**Task**
In the entries below, the lines from the one with "<file>,\ \ \-\-in\ <file>" through the one with "<arg>,\ \ \-\-private\-key\-password\ <arg>" are to be copied exactly; both ends count.

(Records from a dataset)
= = =

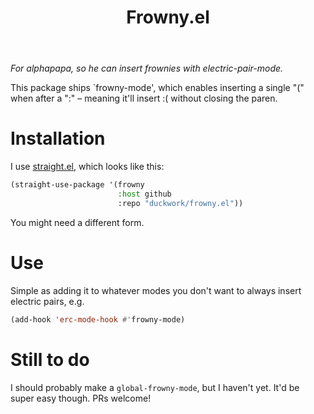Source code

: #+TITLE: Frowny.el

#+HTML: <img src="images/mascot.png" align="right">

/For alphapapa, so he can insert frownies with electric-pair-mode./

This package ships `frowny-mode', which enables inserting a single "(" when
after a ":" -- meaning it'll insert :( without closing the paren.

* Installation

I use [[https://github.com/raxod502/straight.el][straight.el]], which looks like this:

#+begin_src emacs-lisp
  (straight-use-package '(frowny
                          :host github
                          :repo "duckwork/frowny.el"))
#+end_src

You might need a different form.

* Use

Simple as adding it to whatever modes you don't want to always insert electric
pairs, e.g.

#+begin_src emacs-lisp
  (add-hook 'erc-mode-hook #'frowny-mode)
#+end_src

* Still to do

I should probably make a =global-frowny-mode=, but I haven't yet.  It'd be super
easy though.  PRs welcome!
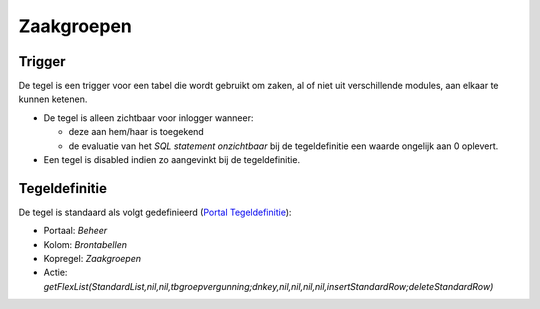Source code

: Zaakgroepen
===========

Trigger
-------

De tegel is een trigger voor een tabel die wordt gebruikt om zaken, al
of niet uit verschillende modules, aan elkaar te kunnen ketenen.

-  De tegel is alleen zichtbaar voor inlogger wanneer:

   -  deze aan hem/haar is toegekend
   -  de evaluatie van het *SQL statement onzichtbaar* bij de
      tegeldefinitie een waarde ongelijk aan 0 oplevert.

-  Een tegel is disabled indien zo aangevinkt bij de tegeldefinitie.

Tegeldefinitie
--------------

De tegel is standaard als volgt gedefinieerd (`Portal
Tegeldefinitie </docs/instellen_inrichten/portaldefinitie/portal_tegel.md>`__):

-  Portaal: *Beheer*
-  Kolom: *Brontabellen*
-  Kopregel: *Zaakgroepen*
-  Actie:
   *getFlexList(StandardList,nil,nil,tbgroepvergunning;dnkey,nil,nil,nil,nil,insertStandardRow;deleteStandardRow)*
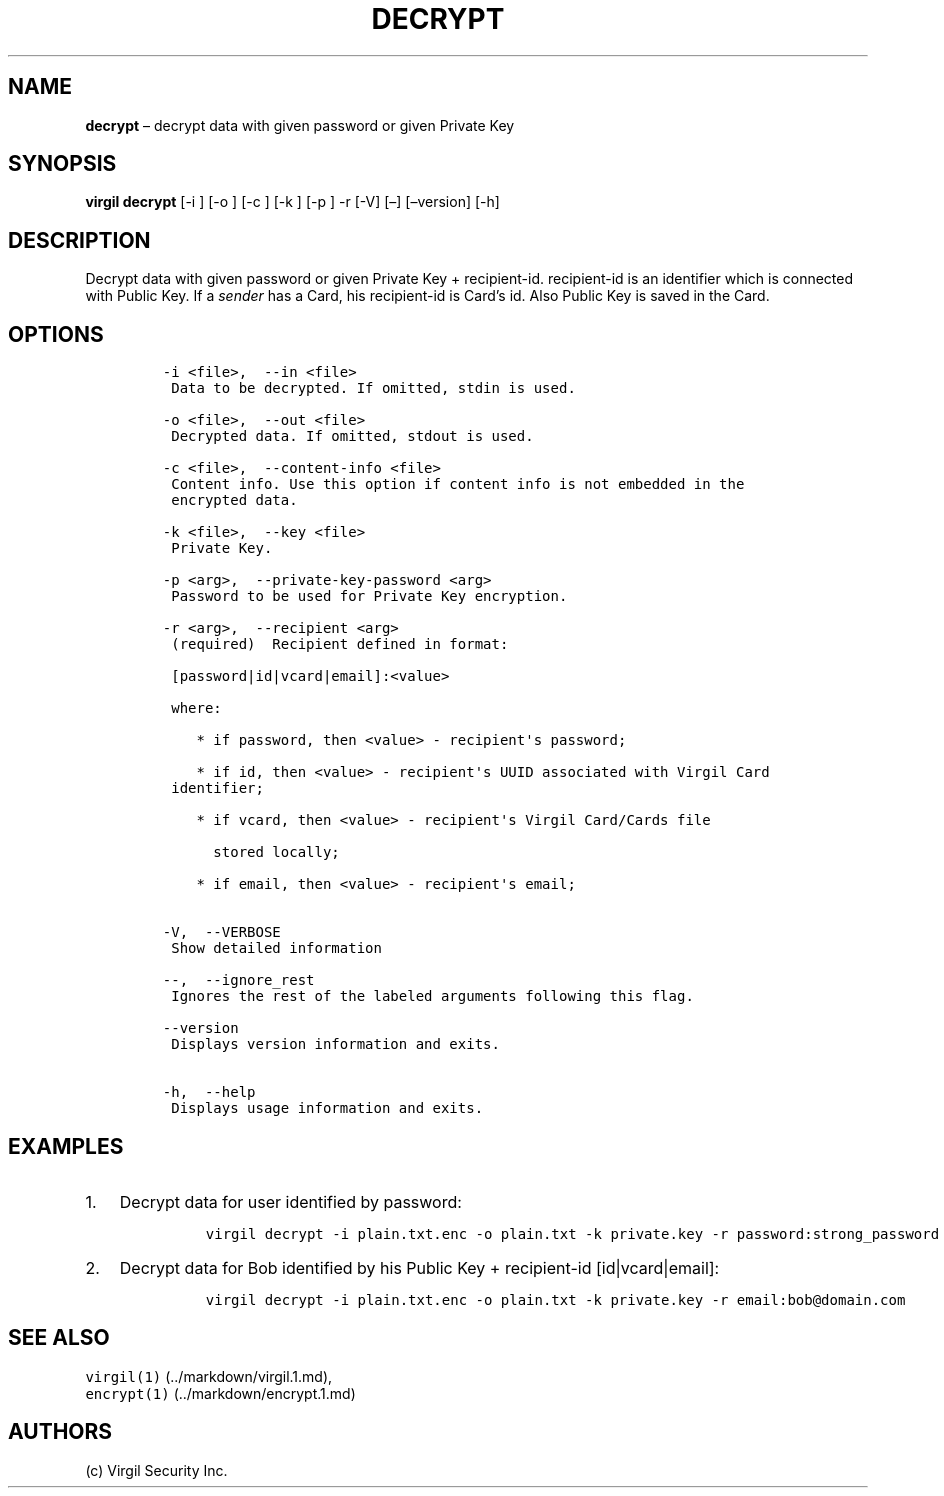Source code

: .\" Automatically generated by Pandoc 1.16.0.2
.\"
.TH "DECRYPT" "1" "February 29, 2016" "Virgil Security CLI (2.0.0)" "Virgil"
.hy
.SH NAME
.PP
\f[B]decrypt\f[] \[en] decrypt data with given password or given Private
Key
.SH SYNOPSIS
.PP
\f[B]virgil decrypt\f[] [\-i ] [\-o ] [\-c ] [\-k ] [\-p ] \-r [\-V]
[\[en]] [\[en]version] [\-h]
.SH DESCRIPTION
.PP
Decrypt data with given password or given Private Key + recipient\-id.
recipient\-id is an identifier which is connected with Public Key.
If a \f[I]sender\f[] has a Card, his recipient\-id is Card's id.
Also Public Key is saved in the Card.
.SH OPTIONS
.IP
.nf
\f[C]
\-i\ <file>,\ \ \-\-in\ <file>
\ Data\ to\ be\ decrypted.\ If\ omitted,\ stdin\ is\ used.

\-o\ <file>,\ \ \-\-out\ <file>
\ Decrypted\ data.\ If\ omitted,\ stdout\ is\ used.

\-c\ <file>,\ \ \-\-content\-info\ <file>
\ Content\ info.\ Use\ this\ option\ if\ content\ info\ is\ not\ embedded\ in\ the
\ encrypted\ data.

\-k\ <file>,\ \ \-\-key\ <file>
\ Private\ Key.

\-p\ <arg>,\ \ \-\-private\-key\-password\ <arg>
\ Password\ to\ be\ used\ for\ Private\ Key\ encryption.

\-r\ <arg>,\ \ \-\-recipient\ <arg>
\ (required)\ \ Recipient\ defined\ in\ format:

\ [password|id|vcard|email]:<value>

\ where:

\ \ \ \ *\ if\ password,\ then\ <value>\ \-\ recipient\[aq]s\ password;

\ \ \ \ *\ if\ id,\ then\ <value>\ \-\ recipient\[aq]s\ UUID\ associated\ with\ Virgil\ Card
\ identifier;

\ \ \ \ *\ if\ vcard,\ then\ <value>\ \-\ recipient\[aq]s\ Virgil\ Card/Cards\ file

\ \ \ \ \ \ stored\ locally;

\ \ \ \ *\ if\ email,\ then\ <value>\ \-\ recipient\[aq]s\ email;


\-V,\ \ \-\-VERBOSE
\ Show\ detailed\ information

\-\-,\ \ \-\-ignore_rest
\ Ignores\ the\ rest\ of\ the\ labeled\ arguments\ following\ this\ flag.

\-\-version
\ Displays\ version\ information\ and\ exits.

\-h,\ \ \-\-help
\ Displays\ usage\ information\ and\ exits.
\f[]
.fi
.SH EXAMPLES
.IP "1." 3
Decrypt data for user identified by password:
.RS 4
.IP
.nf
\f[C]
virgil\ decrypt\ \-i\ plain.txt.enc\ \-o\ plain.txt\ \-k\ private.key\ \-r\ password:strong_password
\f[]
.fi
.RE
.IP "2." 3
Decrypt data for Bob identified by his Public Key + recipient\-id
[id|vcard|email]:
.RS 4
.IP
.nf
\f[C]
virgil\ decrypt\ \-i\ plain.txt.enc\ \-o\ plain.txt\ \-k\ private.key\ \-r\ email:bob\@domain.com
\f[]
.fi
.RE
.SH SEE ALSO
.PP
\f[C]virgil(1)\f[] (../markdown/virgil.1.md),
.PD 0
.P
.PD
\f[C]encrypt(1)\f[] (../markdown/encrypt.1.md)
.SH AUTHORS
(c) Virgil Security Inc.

= = =

**Solution**
\-i\ <file>,\ \ \-\-in\ <file>
\ Data\ to\ be\ decrypted.\ If\ omitted,\ stdin\ is\ used.

\-o\ <file>,\ \ \-\-out\ <file>
\ Decrypted\ data.\ If\ omitted,\ stdout\ is\ used.

\-c\ <file>,\ \ \-\-content\-info\ <file>
\ Content\ info.\ Use\ this\ option\ if\ content\ info\ is\ not\ embedded\ in\ the
\ encrypted\ data.

\-k\ <file>,\ \ \-\-key\ <file>
\ Private\ Key.

\-p\ <arg>,\ \ \-\-private\-key\-password\ <arg>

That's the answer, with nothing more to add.